Historical foundation opposes demolition of building

The Foundation for Historical Louisiana has come out against the Louisiana Realtors’ proposal to demolish a home in downtown Baton Rouge to make room for its new offices.

The Realtors association has filed a demolition request with the city-parish Planning Commission to tear down the home at 821 Main St. so it can build a two-story, 7,500-square-foot office building that will be its new home. The commission is set to vote on the request at its April 21 meeting.

The chairman of the Foundation for Historical Louisiana, Doug Cochran, said the home at was earmarked as a significant historical property by the city in 1984. Cochran said the property, also known as the Cangelosi Home and built around 1922, is one of the last residences in Baton Rouge’s central business district.

The home is currently owned by The Harmony Center, which operated a group home on the site for abused and neglected children as well as juvenile offenders. A sale agreement is in place with the Louisiana Realtors, pending approval of the demolition.

Louisiana Realtors has said its current home doesn’t meet the organization’s needs, making demolition necessary, but Cochran said the property can be rehabilitated.

“The property has ample raw land for a new facility, landscaping and parking. The Foundation for Historical Louisiana board desires to discuss rehabilitation options made affordable via the available historic tax credits,” Cochran said. “The economic viability of restoring a building has been proven countless times in downtown Baton Rouge, from the Heidelberg Hilton to the Hotel Indigo to the beautiful homes on North Boulevard being utilized for business purposes.”

Cochran noted that The Creative Bloc, a new business on Main and North Eighth streets that leases space to visual media professionals, is extensively renovating three buildings rather than tearing them down. “There are all these nice things going on,” he said. “We want the Realtors to be a part of that and utilize the tax abatements.”
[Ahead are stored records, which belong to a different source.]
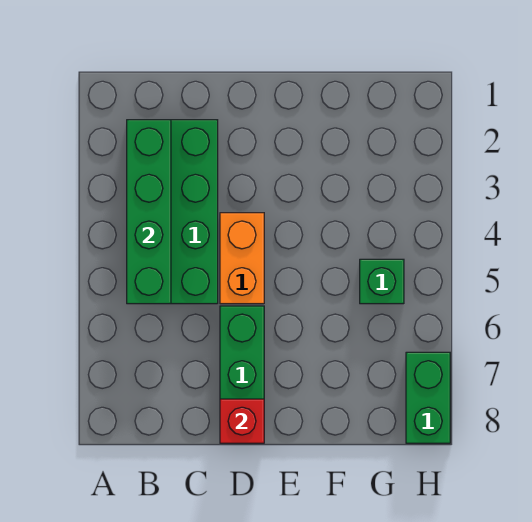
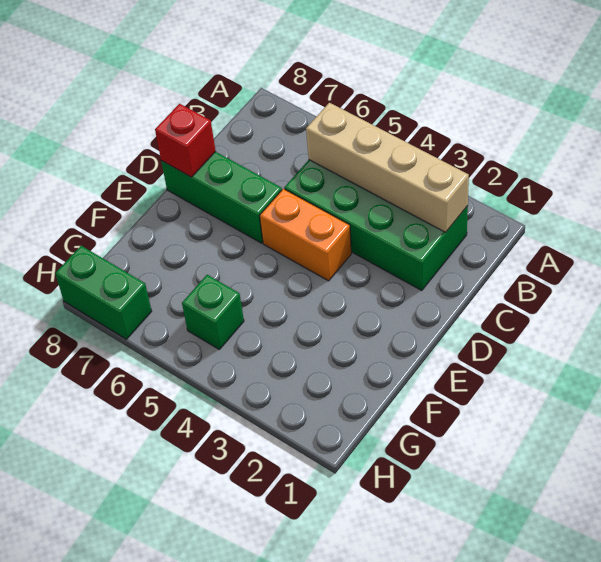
green 1x4 brick [127,120,171,304] -> tan 1x4 brick [306,103,469,232]

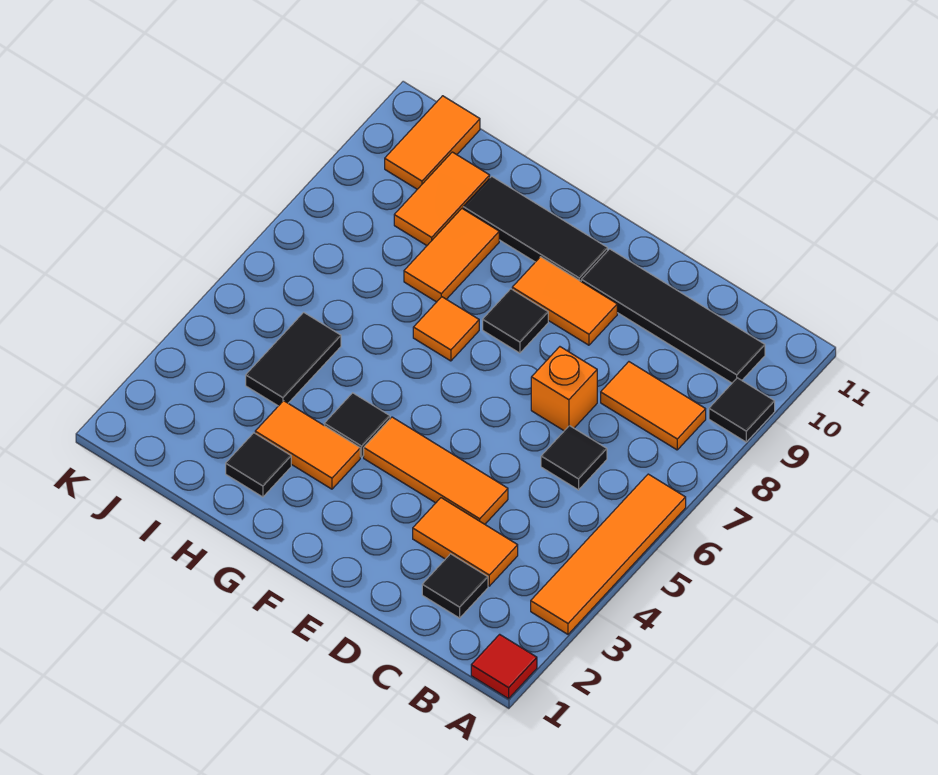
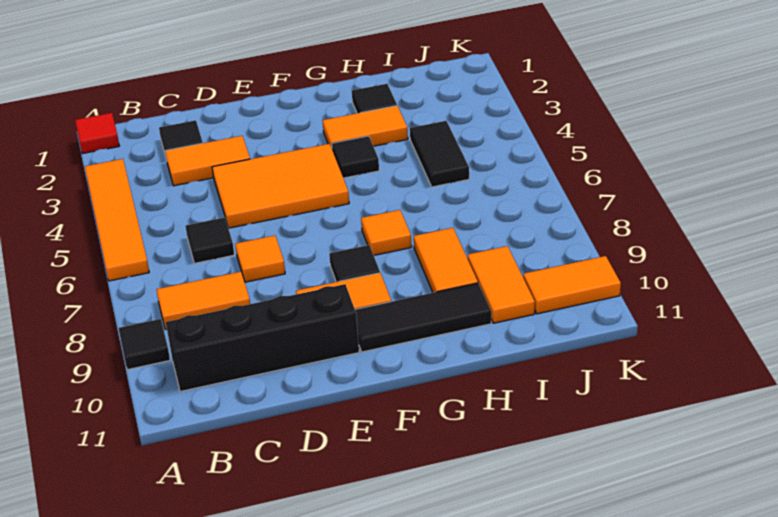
black 1x4 tile [581,249,765,383] -> black 1x4 brick [166,284,359,391]
orange 1x3 tile [364,417,508,524] -> orange 2x3 tile [212,144,349,228]
orange 1x1 brick [531,347,597,431] -> orange 1x1 tile [235,235,285,282]
orange 1x2 tile [385,96,480,189] -> orange 1x2 tile turned to [523,256,621,314]

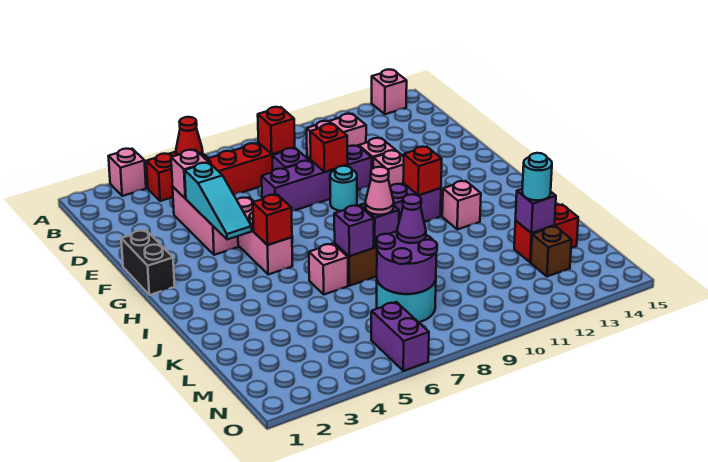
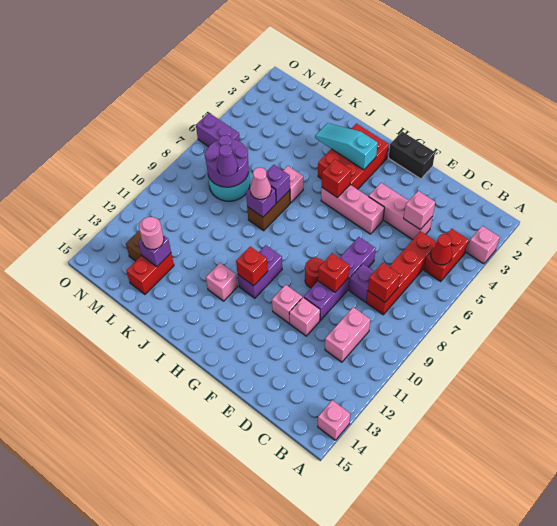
cyan 1x3 slope [185,163,252,239] -> cyan 1x3 slope moved to [315,123,378,170]
cyan 1x1 round brick [330,166,357,211] -> red 1x1 round brick [305,258,324,288]
none -> red 2x3 brick [318,124,389,189]
cyan 1x1 round brick [522,153,552,200] -> pink 1x1 round brick [139,217,164,249]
Some portions added to the home since it was first built should be demolished, such as a concrete block portion on the back, he said.

The Foundation for Historical Louisiana board of directors is set to discuss the building at its March 20 meeting. At that time, it will provide a recommendation on the demolition to the Planning Commission. Officials from Louisiana Realtors have been invited to the meeting to discuss the history of the building and the possibility of saving the original part of the home.

Malcolm Young, CEO of Louisiana Realtors, was in a meeting and unavailable for comment Wednesday afternoon. Young has said the home isn’t considered a historic structure, but because the building is in the Downtown Development District the demolition has to go before the Planning Commission.

But the historical foundation noted that the Cangelosi Home is included in a list compiled by the city-parish Historic Preservation Commission of potential local landmarks. The preservation commission will discuss the property at its March 26 meeting.

“It would be sad for the community to sit back and lose yet again such a significant historical structure,” Cochran said.